§ What the task asks: Could you reproduce the Christmas blog entry between "Kicking back..." and "feels like home.", inclusive, renaming "Keith" to "Martin"?

Saturday 26 December 2009

Kicking back...

Kicking back at the end of family Christmas by proxy with my oldest friend, Keith, and his family in sunny North London. I'm missing the Peak, but it's no bad thing to remind yourself of how the southern half lives and I'm looking forward to seeing hills on all sides tomorrow. Just love the final stretch up from Chinley with Chinley Churn on one side of the road and Mount Famine on the other - feels like home.

A funny sort of day. I've single-speeded the Roadrat and fitted drops to it as well and it stowed away on the journey down. Imagine that. So this morning, there it was scratching at the front door like a febrile moggy. Or was that me?

At any rate, the ice has mostly melted, so I took off through the suburban wastelands, up to Barnet and beyond. Christmas reclaims London's roads for bikes, temporarily at least, and there's something lovely about humming past the seeping warmth of other people's Christmases. Brief glimpses through windows of people turned in on their families with just the odd runner breaking up the post-apocalyptic quiet. Cars hibernating quietly.

Running 32 semi-slicks and, compared to the 25s on Mog, you don't half feel the extra weight and drag on the ups. I think 42:16 with those tyres will kill my legs in the Peak. I'm just not that strong. But today it was just nice to skim along the lanes, take in the views and appreciate quiet roads.

§ Saved data entries:
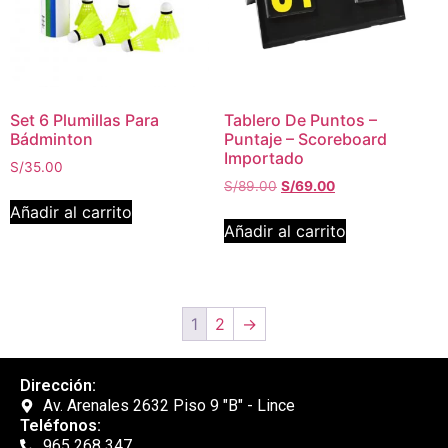
Set 6 Plumillas Para
Tablero De Puntos –
Bádminton
Puntaje – Scoreboard
Importado
S/
35.00
S/
89.00
S/
69.00
Añadir al carrito
Añadir al carrito
1
2
→
Dirección:
Av. Arenales 2632 Piso 9 "B" - Lince
Teléfonos:
965 268 347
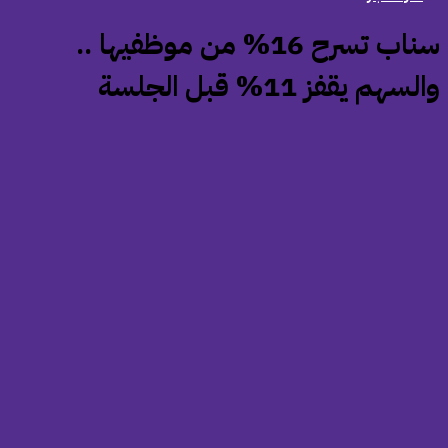
‏سناب تسرح 16% من موظفيها ..
لسهم يقفز 11% قبل الجلسة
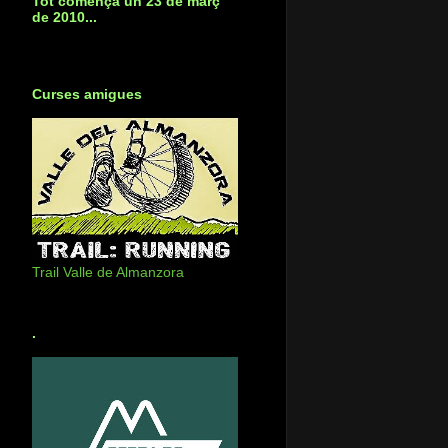
Tot començà un 23 de març
de 2010...
Curses amigues
Trail Valle de Almanzora
.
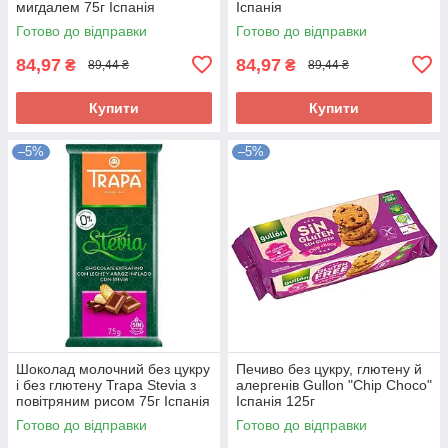
мигдалем 75г Іспанія
Іспанія
Готово до відправки
Готово до відправки
84,97
84,97
₴
₴
89,44 ₴
89,44 ₴
Купити
Купити
–5%
–5%
Шоколад молочний без цукру
Печиво без цукру, глютену й
і без глютену Trapa Stevia з
алергенів Gullon "Chip Choco"
повітряним рисом 75г Іспанія
Іспанія 125г
Готово до відправки
Готово до відправки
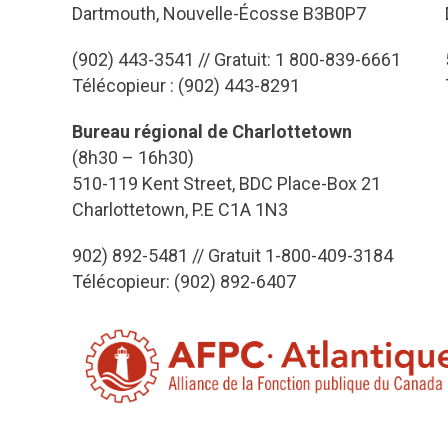
Dartmouth, Nouvelle-Écosse B3B0P7
(902) 443-3541 // Gratuit: 1 800-839-6661
Télécopieur : (902) 443-8291
Bureau régional de Charlottetown
(8h30 – 16h30)
510-119 Kent Street, BDC Place-Box 21
Charlottetown, P.E C1A 1N3
902) 892-5481 // Gratuit 1-800-409-3184
Télécopieur: (902) 892-6407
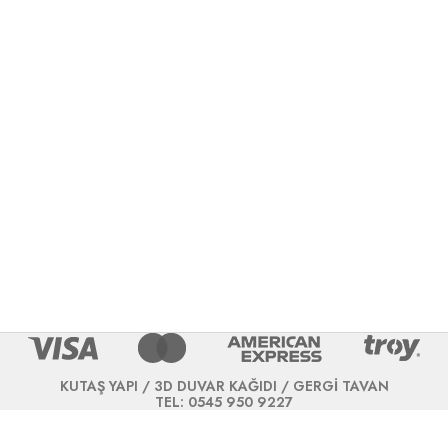
KUTAŞ YAPI / 3D DUVAR KAĞIDI / GERGİ TAVAN
TEL: 0545 950 9227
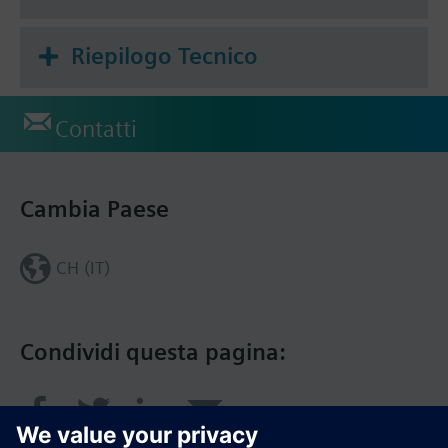
Riepilogo Tecnico
Contatti
Cambia Paese
CH (IT)
Condividi questa pagina:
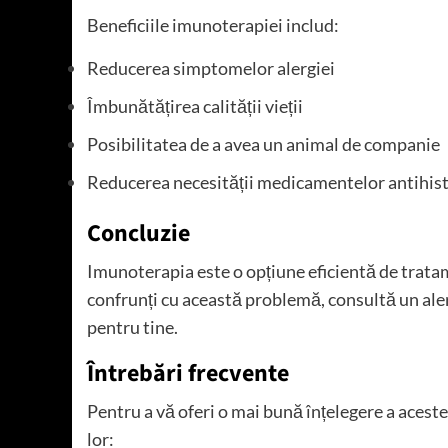
Beneficiile imunoterapiei includ:
Reducerea simptomelor alergiei
Îmbunătățirea calității vieții
Posibilitatea de a avea un animal de companie
Reducerea necesității medicamentelor antihis
Concluzie
Imunoterapia este o opțiune eficientă de tratame
confrunți cu această problemă, consultă un ale
pentru tine.
Întrebări frecvente
Pentru a vă oferi o mai bună înțelegere a aceste
lor:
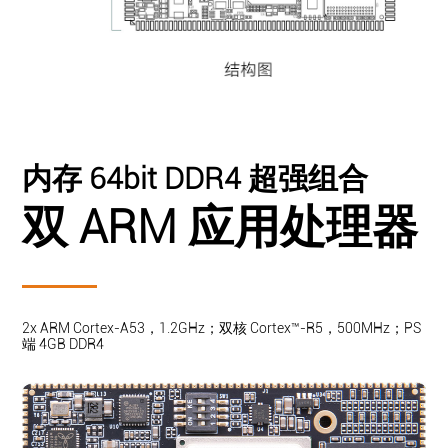
内存 64bit DDR4 超强组合
双 ARM 应用处理器
2x ARM Cortex-A53，1.2GHz；双核 Cortex™-R5，500MHz；PS
端 4GB DDR4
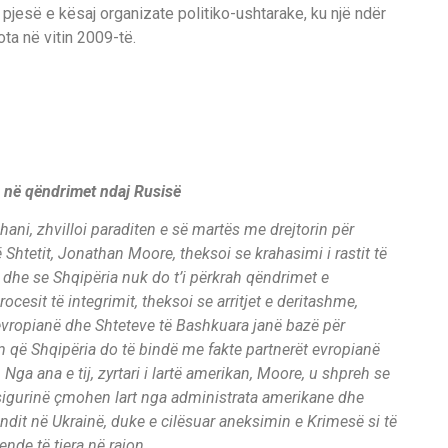
pjesë e kësaj organizate politiko-ushtarake, ku një ndër
ta në vitin 2009-të.
 në qëndrimet ndaj Rusisë
hani, zhvilloi paraditen e së martës me drejtorin për
htetit, Jonathan Moore, theksoi se krahasimi i rastit të
 dhe se Shqipëria nuk do t’i përkrah qëndrimet e
ocesit të integrimit, theksoi se arritjet e deritashme,
evropianë dhe Shteteve të Bashkuara janë bazë për
m që Shqipëria do të bindë me fakte partnerët evropianë
Nga ana e tij, zyrtari i lartë amerikan, Moore, u shpreh se
 sigurinë çmohen lart nga administrata amerikane dhe
undit në Ukrainë, duke e cilësuar aneksimin e Krimesë si të
de të tjera në rajon.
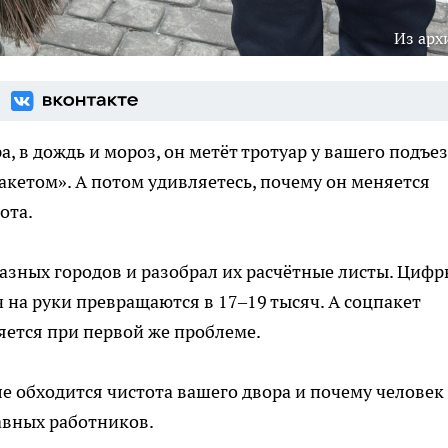
Из арх
а, в дождь и мороз, он метёт тротуар у вашего подъез
пакетом». А потом удивляетесь, почему он меняется
ота.
разных городов и разобрал их расчётные листы. Цифр
на руки превращаются в 17–19 тысяч. А соцпакет
яется при первой же проблеме.
ле обходится чистота вашего двора и почему человек 
авных работников.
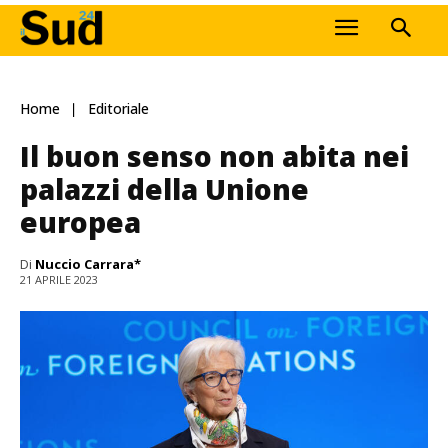
Home
Editoriale
Il buon senso non abita nei
palazzi della Unione
europea
Di
Nuccio Carrara*
21 APRILE 2023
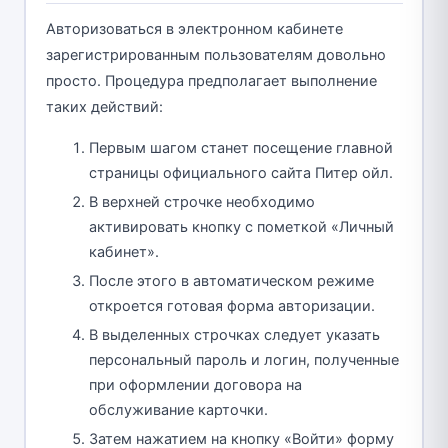
Авторизоваться в электронном кабинете
зарегистрированным пользователям довольно
просто. Процедура предполагает выполнение
таких действий:
Первым шагом станет посещение главной
страницы официального сайта Питер ойл.
В верхней строчке необходимо
активировать кнопку с пометкой «Личный
кабинет».
После этого в автоматическом режиме
откроется готовая форма авторизации.
В выделенных строчках следует указать
персональный пароль и логин, полученные
при оформлении договора на
обслуживание карточки.
Затем нажатием на кнопку «Войти» форму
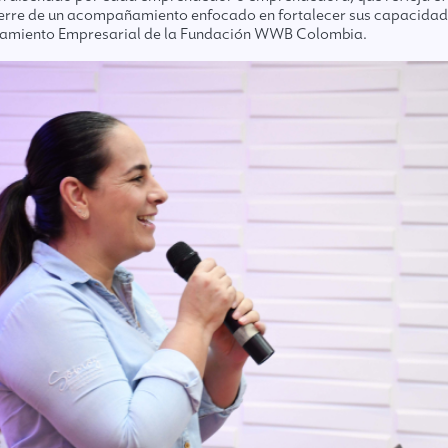
cierre de un acompañamiento enfocado en fortalecer sus capacidade
ñamiento Empresarial de la Fundación WWB Colombia.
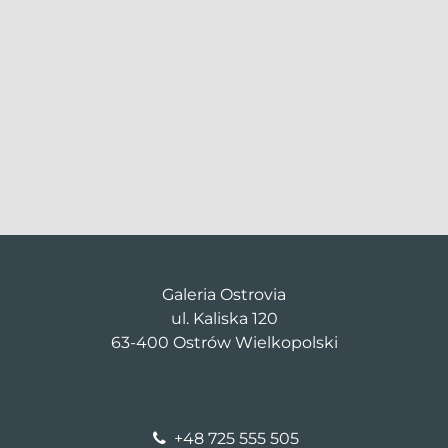
Galeria Ostrovia
ul. Kaliska 120
63-400 Ostrów Wielkopolski
+48 725 555 505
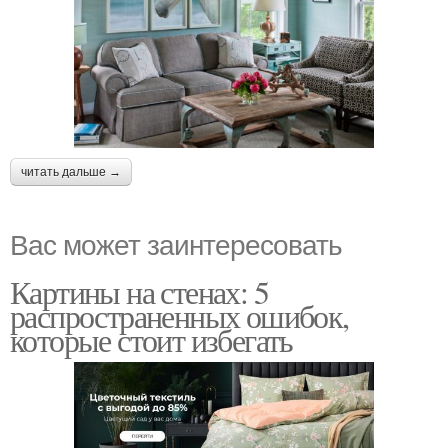
читать дальше →
Вас может заинтересовать
Картины на стенах: 5
распространенных ошибок,
которые стоит избегать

§ Answer section:
Kicking back...

Kicking back at the end of family Christmas by proxy with my oldest friend, Martin, and his family in sunny North London. I'm missing the Peak, but it's no bad thing to remind yourself of how the southern half lives and I'm looking forward to seeing hills on all sides tomorrow. Just love the final stretch up from Chinley with Chinley Churn on one side of the road and Mount Famine on the other - feels like home.